JOB A: In the binary-array spacing problem below, what value is the variable tracking the last index of a 1 given at the start?

· · ·

1437. Check If All 1's Are at Least Length K Places Away

[mah-shamim]

Topics: Array, Weekly Contest 187

Given an binary array nums and an integer k, return true if all 1's are at least k places away from each other, otherwise return false.

Example 1:

• Input: nums = [1,0,0,0,1,0,0,1], k = 2
• Output: true
• Explanation: Each of the 1s are at least 2 places away from each other.

Example 2:

• Input: nums = [1,0,0,1,0,1], k = 2
• Output: false
• Explanation: The second 1 and third 1 are only one apart from each other.

Constraints:

• 1 <= nums.length <= 10⁵
• 0 <= k <= nums.length
• nums[i] is 0 or 1

Hint:

1. Each time you find a number 1, check whether or not it is K or more places away from the next one. If it's not, return false.

[mah-shamim]

We need to determine if all the 1's in a given binary array are at least k places away from each other. The solution involves iterating through the array, tracking the positions of the 1's, and checking the distance between consecutive 1's to ensure they meet the required separation.

Approach:

1. Initialization: We initialize a variable to keep track of the last index where a 1 was found. Initially, this is set to -1 to indicate that no 1 has been encountered yet.
2. Iteration: We iterate through each element of the array. For each element that is 1:
   • If this is not the first 1 encountered (i.e., lastOneIndex is not -1), we check the distance between the current 1 and the previous 1. The distance is calculated as currentIndex - lastOneIndex - 1. If this distance is less than k, we immediately return false.
   • Update lastOneIndex to the current index.

· · ·

JOB B: Copy the lines from the rows, starting at the line containing "https://alexusfree.github.io/ArkMap/relax" and continuing up to and including the line containing "### Categories". Leave the pictures out of your answer.

· · ·

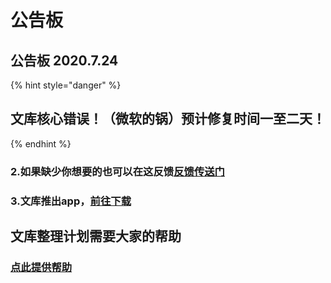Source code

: # 公告板

## **公告板** 2020.7.24

{% hint style="danger" %}
## **文库核心错误！（微软的锅）预计修复时间一至二天！**
{% endhint %}

### 

### 2.如果缺少你想要的也可以在这反馈[**反馈传送门**](https://www.wjx.cn/jq/76859742.aspx)

### 3.文库推出app，[**前往下载**](https://www.sirin.xyz/app.htm)

## **文库整理计划**需要大家的帮助

### [**点此提供帮助**](https://www.wjx.cn/jq/80738056.aspx)

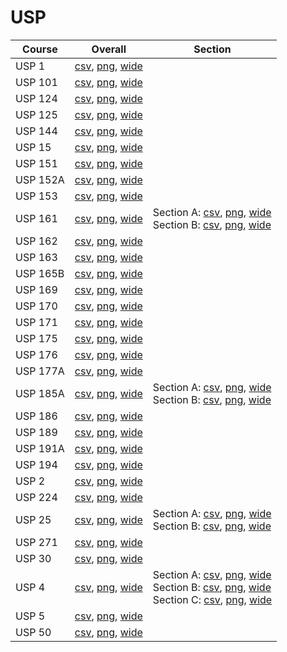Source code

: # USP

| Course | Overall | Section |
| ------ | ------- | ------- |
| USP 1 | [csv](https://github.com/UCSD-Historical-Enrollment-Data/2023Fall/blob/main/overall/USP%201.csv), [png](https://raw.githubusercontent.com/UCSD-Historical-Enrollment-Data/2023Fall/main/plot_overall/USP%201.png), [wide](https://raw.githubusercontent.com/UCSD-Historical-Enrollment-Data/2023Fall/main/plot_overall_wide/USP%201.png) |  |
| USP 101 | [csv](https://github.com/UCSD-Historical-Enrollment-Data/2023Fall/blob/main/overall/USP%20101.csv), [png](https://raw.githubusercontent.com/UCSD-Historical-Enrollment-Data/2023Fall/main/plot_overall/USP%20101.png), [wide](https://raw.githubusercontent.com/UCSD-Historical-Enrollment-Data/2023Fall/main/plot_overall_wide/USP%20101.png) |  |
| USP 124 | [csv](https://github.com/UCSD-Historical-Enrollment-Data/2023Fall/blob/main/overall/USP%20124.csv), [png](https://raw.githubusercontent.com/UCSD-Historical-Enrollment-Data/2023Fall/main/plot_overall/USP%20124.png), [wide](https://raw.githubusercontent.com/UCSD-Historical-Enrollment-Data/2023Fall/main/plot_overall_wide/USP%20124.png) |  |
| USP 125 | [csv](https://github.com/UCSD-Historical-Enrollment-Data/2023Fall/blob/main/overall/USP%20125.csv), [png](https://raw.githubusercontent.com/UCSD-Historical-Enrollment-Data/2023Fall/main/plot_overall/USP%20125.png), [wide](https://raw.githubusercontent.com/UCSD-Historical-Enrollment-Data/2023Fall/main/plot_overall_wide/USP%20125.png) |  |
| USP 144 | [csv](https://github.com/UCSD-Historical-Enrollment-Data/2023Fall/blob/main/overall/USP%20144.csv), [png](https://raw.githubusercontent.com/UCSD-Historical-Enrollment-Data/2023Fall/main/plot_overall/USP%20144.png), [wide](https://raw.githubusercontent.com/UCSD-Historical-Enrollment-Data/2023Fall/main/plot_overall_wide/USP%20144.png) |  |
| USP 15 | [csv](https://github.com/UCSD-Historical-Enrollment-Data/2023Fall/blob/main/overall/USP%2015.csv), [png](https://raw.githubusercontent.com/UCSD-Historical-Enrollment-Data/2023Fall/main/plot_overall/USP%2015.png), [wide](https://raw.githubusercontent.com/UCSD-Historical-Enrollment-Data/2023Fall/main/plot_overall_wide/USP%2015.png) |  |
| USP 151 | [csv](https://github.com/UCSD-Historical-Enrollment-Data/2023Fall/blob/main/overall/USP%20151.csv), [png](https://raw.githubusercontent.com/UCSD-Historical-Enrollment-Data/2023Fall/main/plot_overall/USP%20151.png), [wide](https://raw.githubusercontent.com/UCSD-Historical-Enrollment-Data/2023Fall/main/plot_overall_wide/USP%20151.png) |  |
| USP 152A | [csv](https://github.com/UCSD-Historical-Enrollment-Data/2023Fall/blob/main/overall/USP%20152A.csv), [png](https://raw.githubusercontent.com/UCSD-Historical-Enrollment-Data/2023Fall/main/plot_overall/USP%20152A.png), [wide](https://raw.githubusercontent.com/UCSD-Historical-Enrollment-Data/2023Fall/main/plot_overall_wide/USP%20152A.png) |  |
| USP 153 | [csv](https://github.com/UCSD-Historical-Enrollment-Data/2023Fall/blob/main/overall/USP%20153.csv), [png](https://raw.githubusercontent.com/UCSD-Historical-Enrollment-Data/2023Fall/main/plot_overall/USP%20153.png), [wide](https://raw.githubusercontent.com/UCSD-Historical-Enrollment-Data/2023Fall/main/plot_overall_wide/USP%20153.png) |  |
| USP 161 | [csv](https://github.com/UCSD-Historical-Enrollment-Data/2023Fall/blob/main/overall/USP%20161.csv), [png](https://raw.githubusercontent.com/UCSD-Historical-Enrollment-Data/2023Fall/main/plot_overall/USP%20161.png), [wide](https://raw.githubusercontent.com/UCSD-Historical-Enrollment-Data/2023Fall/main/plot_overall_wide/USP%20161.png) | Section A: [csv](https://github.com/UCSD-Historical-Enrollment-Data/2023Fall/blob/main/section/USP%20161_A.csv), [png](https://raw.githubusercontent.com/UCSD-Historical-Enrollment-Data/2023Fall/main/plot_section/USP%20161_A.png), [wide](https://raw.githubusercontent.com/UCSD-Historical-Enrollment-Data/2023Fall/main/plot_section_wide/USP%20161_A.png)<br>Section B: [csv](https://github.com/UCSD-Historical-Enrollment-Data/2023Fall/blob/main/section/USP%20161_B.csv), [png](https://raw.githubusercontent.com/UCSD-Historical-Enrollment-Data/2023Fall/main/plot_section/USP%20161_B.png), [wide](https://raw.githubusercontent.com/UCSD-Historical-Enrollment-Data/2023Fall/main/plot_section_wide/USP%20161_B.png) |
| USP 162 | [csv](https://github.com/UCSD-Historical-Enrollment-Data/2023Fall/blob/main/overall/USP%20162.csv), [png](https://raw.githubusercontent.com/UCSD-Historical-Enrollment-Data/2023Fall/main/plot_overall/USP%20162.png), [wide](https://raw.githubusercontent.com/UCSD-Historical-Enrollment-Data/2023Fall/main/plot_overall_wide/USP%20162.png) |  |
| USP 163 | [csv](https://github.com/UCSD-Historical-Enrollment-Data/2023Fall/blob/main/overall/USP%20163.csv), [png](https://raw.githubusercontent.com/UCSD-Historical-Enrollment-Data/2023Fall/main/plot_overall/USP%20163.png), [wide](https://raw.githubusercontent.com/UCSD-Historical-Enrollment-Data/2023Fall/main/plot_overall_wide/USP%20163.png) |  |
| USP 165B | [csv](https://github.com/UCSD-Historical-Enrollment-Data/2023Fall/blob/main/overall/USP%20165B.csv), [png](https://raw.githubusercontent.com/UCSD-Historical-Enrollment-Data/2023Fall/main/plot_overall/USP%20165B.png), [wide](https://raw.githubusercontent.com/UCSD-Historical-Enrollment-Data/2023Fall/main/plot_overall_wide/USP%20165B.png) |  |
| USP 169 | [csv](https://github.com/UCSD-Historical-Enrollment-Data/2023Fall/blob/main/overall/USP%20169.csv), [png](https://raw.githubusercontent.com/UCSD-Historical-Enrollment-Data/2023Fall/main/plot_overall/USP%20169.png), [wide](https://raw.githubusercontent.com/UCSD-Historical-Enrollment-Data/2023Fall/main/plot_overall_wide/USP%20169.png) |  |
| USP 170 | [csv](https://github.com/UCSD-Historical-Enrollment-Data/2023Fall/blob/main/overall/USP%20170.csv), [png](https://raw.githubusercontent.com/UCSD-Historical-Enrollment-Data/2023Fall/main/plot_overall/USP%20170.png), [wide](https://raw.githubusercontent.com/UCSD-Historical-Enrollment-Data/2023Fall/main/plot_overall_wide/USP%20170.png) |  |
| USP 171 | [csv](https://github.com/UCSD-Historical-Enrollment-Data/2023Fall/blob/main/overall/USP%20171.csv), [png](https://raw.githubusercontent.com/UCSD-Historical-Enrollment-Data/2023Fall/main/plot_overall/USP%20171.png), [wide](https://raw.githubusercontent.com/UCSD-Historical-Enrollment-Data/2023Fall/main/plot_overall_wide/USP%20171.png) |  |
| USP 175 | [csv](https://github.com/UCSD-Historical-Enrollment-Data/2023Fall/blob/main/overall/USP%20175.csv), [png](https://raw.githubusercontent.com/UCSD-Historical-Enrollment-Data/2023Fall/main/plot_overall/USP%20175.png), [wide](https://raw.githubusercontent.com/UCSD-Historical-Enrollment-Data/2023Fall/main/plot_overall_wide/USP%20175.png) |  |
| USP 176 | [csv](https://github.com/UCSD-Historical-Enrollment-Data/2023Fall/blob/main/overall/USP%20176.csv), [png](https://raw.githubusercontent.com/UCSD-Historical-Enrollment-Data/2023Fall/main/plot_overall/USP%20176.png), [wide](https://raw.githubusercontent.com/UCSD-Historical-Enrollment-Data/2023Fall/main/plot_overall_wide/USP%20176.png) |  |
| USP 177A | [csv](https://github.com/UCSD-Historical-Enrollment-Data/2023Fall/blob/main/overall/USP%20177A.csv), [png](https://raw.githubusercontent.com/UCSD-Historical-Enrollment-Data/2023Fall/main/plot_overall/USP%20177A.png), [wide](https://raw.githubusercontent.com/UCSD-Historical-Enrollment-Data/2023Fall/main/plot_overall_wide/USP%20177A.png) |  |
| USP 185A | [csv](https://github.com/UCSD-Historical-Enrollment-Data/2023Fall/blob/main/overall/USP%20185A.csv), [png](https://raw.githubusercontent.com/UCSD-Historical-Enrollment-Data/2023Fall/main/plot_overall/USP%20185A.png), [wide](https://raw.githubusercontent.com/UCSD-Historical-Enrollment-Data/2023Fall/main/plot_overall_wide/USP%20185A.png) | Section A: [csv](https://github.com/UCSD-Historical-Enrollment-Data/2023Fall/blob/main/section/USP%20185A_A.csv), [png](https://raw.githubusercontent.com/UCSD-Historical-Enrollment-Data/2023Fall/main/plot_section/USP%20185A_A.png), [wide](https://raw.githubusercontent.com/UCSD-Historical-Enrollment-Data/2023Fall/main/plot_section_wide/USP%20185A_A.png)<br>Section B: [csv](https://github.com/UCSD-Historical-Enrollment-Data/2023Fall/blob/main/section/USP%20185A_B.csv), [png](https://raw.githubusercontent.com/UCSD-Historical-Enrollment-Data/2023Fall/main/plot_section/USP%20185A_B.png), [wide](https://raw.githubusercontent.com/UCSD-Historical-Enrollment-Data/2023Fall/main/plot_section_wide/USP%20185A_B.png) |
| USP 186 | [csv](https://github.com/UCSD-Historical-Enrollment-Data/2023Fall/blob/main/overall/USP%20186.csv), [png](https://raw.githubusercontent.com/UCSD-Historical-Enrollment-Data/2023Fall/main/plot_overall/USP%20186.png), [wide](https://raw.githubusercontent.com/UCSD-Historical-Enrollment-Data/2023Fall/main/plot_overall_wide/USP%20186.png) |  |
| USP 189 | [csv](https://github.com/UCSD-Historical-Enrollment-Data/2023Fall/blob/main/overall/USP%20189.csv), [png](https://raw.githubusercontent.com/UCSD-Historical-Enrollment-Data/2023Fall/main/plot_overall/USP%20189.png), [wide](https://raw.githubusercontent.com/UCSD-Historical-Enrollment-Data/2023Fall/main/plot_overall_wide/USP%20189.png) |  |
| USP 191A | [csv](https://github.com/UCSD-Historical-Enrollment-Data/2023Fall/blob/main/overall/USP%20191A.csv), [png](https://raw.githubusercontent.com/UCSD-Historical-Enrollment-Data/2023Fall/main/plot_overall/USP%20191A.png), [wide](https://raw.githubusercontent.com/UCSD-Historical-Enrollment-Data/2023Fall/main/plot_overall_wide/USP%20191A.png) |  |
| USP 194 | [csv](https://github.com/UCSD-Historical-Enrollment-Data/2023Fall/blob/main/overall/USP%20194.csv), [png](https://raw.githubusercontent.com/UCSD-Historical-Enrollment-Data/2023Fall/main/plot_overall/USP%20194.png), [wide](https://raw.githubusercontent.com/UCSD-Historical-Enrollment-Data/2023Fall/main/plot_overall_wide/USP%20194.png) |  |
| USP 2 | [csv](https://github.com/UCSD-Historical-Enrollment-Data/2023Fall/blob/main/overall/USP%202.csv), [png](https://raw.githubusercontent.com/UCSD-Historical-Enrollment-Data/2023Fall/main/plot_overall/USP%202.png), [wide](https://raw.githubusercontent.com/UCSD-Historical-Enrollment-Data/2023Fall/main/plot_overall_wide/USP%202.png) |  |
| USP 224 | [csv](https://github.com/UCSD-Historical-Enrollment-Data/2023Fall/blob/main/overall/USP%20224.csv), [png](https://raw.githubusercontent.com/UCSD-Historical-Enrollment-Data/2023Fall/main/plot_overall/USP%20224.png), [wide](https://raw.githubusercontent.com/UCSD-Historical-Enrollment-Data/2023Fall/main/plot_overall_wide/USP%20224.png) |  |
| USP 25 | [csv](https://github.com/UCSD-Historical-Enrollment-Data/2023Fall/blob/main/overall/USP%2025.csv), [png](https://raw.githubusercontent.com/UCSD-Historical-Enrollment-Data/2023Fall/main/plot_overall/USP%2025.png), [wide](https://raw.githubusercontent.com/UCSD-Historical-Enrollment-Data/2023Fall/main/plot_overall_wide/USP%2025.png) | Section A: [csv](https://github.com/UCSD-Historical-Enrollment-Data/2023Fall/blob/main/section/USP%2025_A.csv), [png](https://raw.githubusercontent.com/UCSD-Historical-Enrollment-Data/2023Fall/main/plot_section/USP%2025_A.png), [wide](https://raw.githubusercontent.com/UCSD-Historical-Enrollment-Data/2023Fall/main/plot_section_wide/USP%2025_A.png)<br>Section B: [csv](https://github.com/UCSD-Historical-Enrollment-Data/2023Fall/blob/main/section/USP%2025_B.csv), [png](https://raw.githubusercontent.com/UCSD-Historical-Enrollment-Data/2023Fall/main/plot_section/USP%2025_B.png), [wide](https://raw.githubusercontent.com/UCSD-Historical-Enrollment-Data/2023Fall/main/plot_section_wide/USP%2025_B.png) |
| USP 271 | [csv](https://github.com/UCSD-Historical-Enrollment-Data/2023Fall/blob/main/overall/USP%20271.csv), [png](https://raw.githubusercontent.com/UCSD-Historical-Enrollment-Data/2023Fall/main/plot_overall/USP%20271.png), [wide](https://raw.githubusercontent.com/UCSD-Historical-Enrollment-Data/2023Fall/main/plot_overall_wide/USP%20271.png) |  |
| USP 30 | [csv](https://github.com/UCSD-Historical-Enrollment-Data/2023Fall/blob/main/overall/USP%2030.csv), [png](https://raw.githubusercontent.com/UCSD-Historical-Enrollment-Data/2023Fall/main/plot_overall/USP%2030.png), [wide](https://raw.githubusercontent.com/UCSD-Historical-Enrollment-Data/2023Fall/main/plot_overall_wide/USP%2030.png) |  |
| USP 4 | [csv](https://github.com/UCSD-Historical-Enrollment-Data/2023Fall/blob/main/overall/USP%204.csv), [png](https://raw.githubusercontent.com/UCSD-Historical-Enrollment-Data/2023Fall/main/plot_overall/USP%204.png), [wide](https://raw.githubusercontent.com/UCSD-Historical-Enrollment-Data/2023Fall/main/plot_overall_wide/USP%204.png) | Section A: [csv](https://github.com/UCSD-Historical-Enrollment-Data/2023Fall/blob/main/section/USP%204_A.csv), [png](https://raw.githubusercontent.com/UCSD-Historical-Enrollment-Data/2023Fall/main/plot_section/USP%204_A.png), [wide](https://raw.githubusercontent.com/UCSD-Historical-Enrollment-Data/2023Fall/main/plot_section_wide/USP%204_A.png)<br>Section B: [csv](https://github.com/UCSD-Historical-Enrollment-Data/2023Fall/blob/main/section/USP%204_B.csv), [png](https://raw.githubusercontent.com/UCSD-Historical-Enrollment-Data/2023Fall/main/plot_section/USP%204_B.png), [wide](https://raw.githubusercontent.com/UCSD-Historical-Enrollment-Data/2023Fall/main/plot_section_wide/USP%204_B.png)<br>Section C: [csv](https://github.com/UCSD-Historical-Enrollment-Data/2023Fall/blob/main/section/USP%204_C.csv), [png](https://raw.githubusercontent.com/UCSD-Historical-Enrollment-Data/2023Fall/main/plot_section/USP%204_C.png), [wide](https://raw.githubusercontent.com/UCSD-Historical-Enrollment-Data/2023Fall/main/plot_section_wide/USP%204_C.png) |
| USP 5 | [csv](https://github.com/UCSD-Historical-Enrollment-Data/2023Fall/blob/main/overall/USP%205.csv), [png](https://raw.githubusercontent.com/UCSD-Historical-Enrollment-Data/2023Fall/main/plot_overall/USP%205.png), [wide](https://raw.githubusercontent.com/UCSD-Historical-Enrollment-Data/2023Fall/main/plot_overall_wide/USP%205.png) |  |
| USP 50 | [csv](https://github.com/UCSD-Historical-Enrollment-Data/2023Fall/blob/main/overall/USP%2050.csv), [png](https://raw.githubusercontent.com/UCSD-Historical-Enrollment-Data/2023Fall/main/plot_overall/USP%2050.png), [wide](https://raw.githubusercontent.com/UCSD-Historical-Enrollment-Data/2023Fall/main/plot_overall_wide/USP%2050.png) |  |

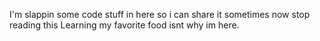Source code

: I'm slappin some code stuff in here so i can share it sometimes
now stop reading this Learning my favorite food isnt why im here.
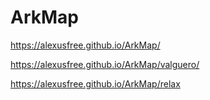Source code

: # ArkMap
https://alexusfree.github.io/ArkMap/

https://alexusfree.github.io/ArkMap/valguero/


https://alexusfree.github.io/ArkMap/relax
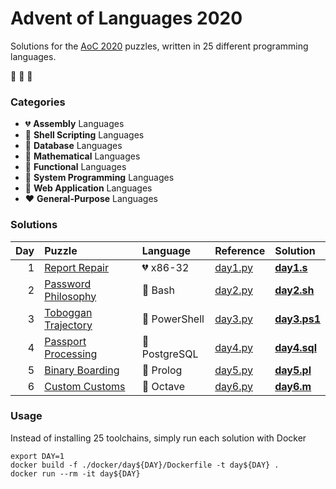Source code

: # Advent of Languages 2020

Solutions for the [AoC 2020](https://adventofcode.com/2020) puzzles, written in 25 different programming languages.

:christmas_tree: :christmas_tree: :christmas_tree:

### Categories

- 💔 **Assembly** Languages
- 🖤 **Shell Scripting** Languages
- 💛 **Database** Languages
- 🧡 **Mathematical** Languages
- 💜 **Functional** Languages
- 💙 **System Programming** Languages
- 💚 **Web Application** Languages
- ❤️ **General-Purpose** Languages

### Solutions

| Day | Puzzle | Language | Reference | Solution |
| --: | :----- | :------- | :-------- | :------- |
| 1 | [Report Repair](https://adventofcode.com/2020/day/1) | 💔 x86-32 | [day1.py](https://github.com/blu3r4y/AdventOfCode2020/blob/main/src/day1.py) | **[day1.s](src/day1.s)** |
| 2 | [Password Philosophy](https://adventofcode.com/2020/day/2) | 🖤 Bash | [day2.py](https://github.com/blu3r4y/AdventOfCode2020/blob/main/src/day2.py) | **[day2.sh](src/day2.sh)** |
| 3 | [Toboggan Trajectory](https://adventofcode.com/2020/day/3) | 🖤 PowerShell | [day3.py](https://github.com/blu3r4y/AdventOfCode2020/blob/main/src/day3.py) | **[day3.ps1](src/day3.ps1)** |
| 4 | [Passport Processing](https://adventofcode.com/2020/day/4) | 💛 PostgreSQL | [day4.py](https://github.com/blu3r4y/AdventOfCode2020/blob/main/src/day4.py) | **[day4.sql](src/day4.sql)** |
| 5 | [Binary Boarding](https://adventofcode.com/2020/day/5) | 🧡 Prolog | [day5.py](https://github.com/blu3r4y/AdventOfCode2020/blob/main/src/day5.py) | **[day5.pl](src/day5.pl)** |
| 6 | [Custom Customs](https://adventofcode.com/2020/day/6) | 🧡 Octave | [day6.py](https://github.com/blu3r4y/AdventOfCode2020/blob/main/src/day6.py) | **[day6.m](src/day6.m)** |

### Usage

Instead of installing 25 toolchains, simply run each solution with Docker

    export DAY=1
    docker build -f ./docker/day${DAY}/Dockerfile -t day${DAY} .
    docker run --rm -it day${DAY}
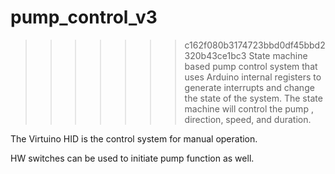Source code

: # pump_control_v3
>>>>>>> c162f080b3174723bbd0df45bbd2320b43ce1bc3
State machine based pump control system that uses Arduino internal registers to generate interrupts and change the state of the system. 
The state machine will control the pump , direction, speed, and duration.

The Virtuino HID is the control system for manual operation.

HW switches can be used to initiate pump function as well. 
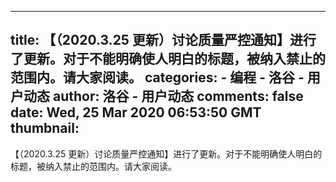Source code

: 
---
title: 【（2020.3.25 更新）讨论质量严控通知】进行了更新。对于不能明确使人明白的标题，被纳入禁止的范围内。请大家阅读。
categories: 
    - 编程
    - 洛谷 - 用户动态
author: 洛谷 - 用户动态
comments: false
date: Wed, 25 Mar 2020 06:53:50 GMT
thumbnail: 
---

<div>   
【（2020.3.25 更新）讨论质量严控通知】进行了更新。对于不能明确使人明白的标题，被纳入禁止的范围内。请大家阅读。  
</div>
            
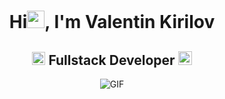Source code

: <h1 align="center">Hi<img src="https://github.com/Valentin2701/Valentin2701/blob/main/icons/Hi.gif" width="28px"/>, I'm Valentin Kirilov</h1>
<h2 align="center">
  <img src="https://komarev.com/ghpvc/?username=Valentin2701&color=dc143c&style=for-the-badge" alt="Profile Views" style="height:21px;">
  Fullstack Developer
  <a href="https://[your-portfolio-link]">
    <img src="https://img.shields.io/badge/Portfolio-543DE0?style=for-the-badge&logo=About.me&logoColor=white" alt="Portfolio" style="height:22px;">
  </a>
</h2>
<div align="center">
 <img alt="GIF" src="https://media4.giphy.com/media/11KzOet1ElBDz2/giphy.gif?cid=6c09b952ufa3xxbbm0mpuadm2zaik3wjp4m9luz2ly0lyz8d&ep=v1_internal_gif_by_id&rid=giphy.gif&ct=g" />
</div>



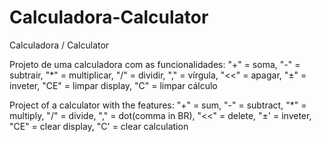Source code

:# Calculadora-Calculator
Calculadora / Calculator

<p align="center"
   <img width="500" src="https://github.com/Rafaeli9/Calculadora-Calculator/blob/main/calculator.gif">
 </p>


Projeto de uma calculadora com as funcionalidades:
"+" = soma,
"-" = subtrair,
"*" = multiplicar,
"/" = dividir,
"," = vírgula,
"<<" = apagar,
"±" = inveter,
"CE" = limpar display,
"C" = limpar cálculo

Project of a calculator with the features:
"+" = sum,
"-" = subtract,
"*" = multiply,
"/" = divide,
"," = dot(comma in BR),
"<<" = delete,
"±' = inveter,
"CE" = clear display,
"C' = clear calculation
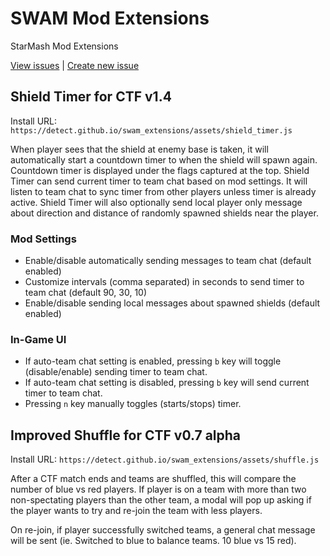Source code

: # SWAM Mod Extensions
StarMash Mod Extensions

[View issues](https://github.com/Detect/swam_extensions/issues) | [Create new issue](https://github.com/Detect/swam_extensions/issues/new)

## Shield Timer for CTF v1.4

Install URL: `https://detect.github.io/swam_extensions/assets/shield_timer.js`

When player sees that the shield at enemy base is taken, it will automatically start a countdown timer to when the shield will spawn again. Countdown timer is displayed under the flags captured at the top. Shield Timer can send current timer to team chat based on mod settings. It will listen to team chat to sync timer from other players unless timer is already active. Shield Timer will also optionally send local player only message about direction and distance of randomly spawned shields near the player.

### Mod Settings

- Enable/disable automatically sending messages to team chat (default enabled)
- Customize intervals (comma separated) in seconds to send timer to team chat (default 90, 30, 10)
- Enable/disable sending local messages about spawned shields (default enabled)

### In-Game UI
- If auto-team chat setting is enabled, pressing `b` key will toggle (disable/enable) sending timer to team chat.
- If auto-team chat setting is disabled, pressing `b` key will send current timer to team chat.
- Pressing `n` key manually toggles (starts/stops) timer.

## Improved Shuffle for CTF v0.7 alpha

Install URL: `https://detect.github.io/swam_extensions/assets/shuffle.js`

After a CTF match ends and teams are shuffled, this will compare the number of blue vs red players. If player is on a team with more than two non-spectating players than the other team, a modal will pop up asking if the player wants to try and re-join the team with less players.

On re-join, if player successfully switched teams, a general chat message will be sent (ie. Switched to blue to balance teams. 10 blue vs 15 red).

· · ·

TASK OUTPUT A: It is set to -1.

TASK OUTPUT B:
https://alexusfree.github.io/ArkMap/relax
Source code

: # Advent of Languages 2020

Solutions for the [AoC 2020](https://adventofcode.com/2020) puzzles, written in 25 different programming languages.

:christmas_tree: :christmas_tree: :christmas_tree:

### Categories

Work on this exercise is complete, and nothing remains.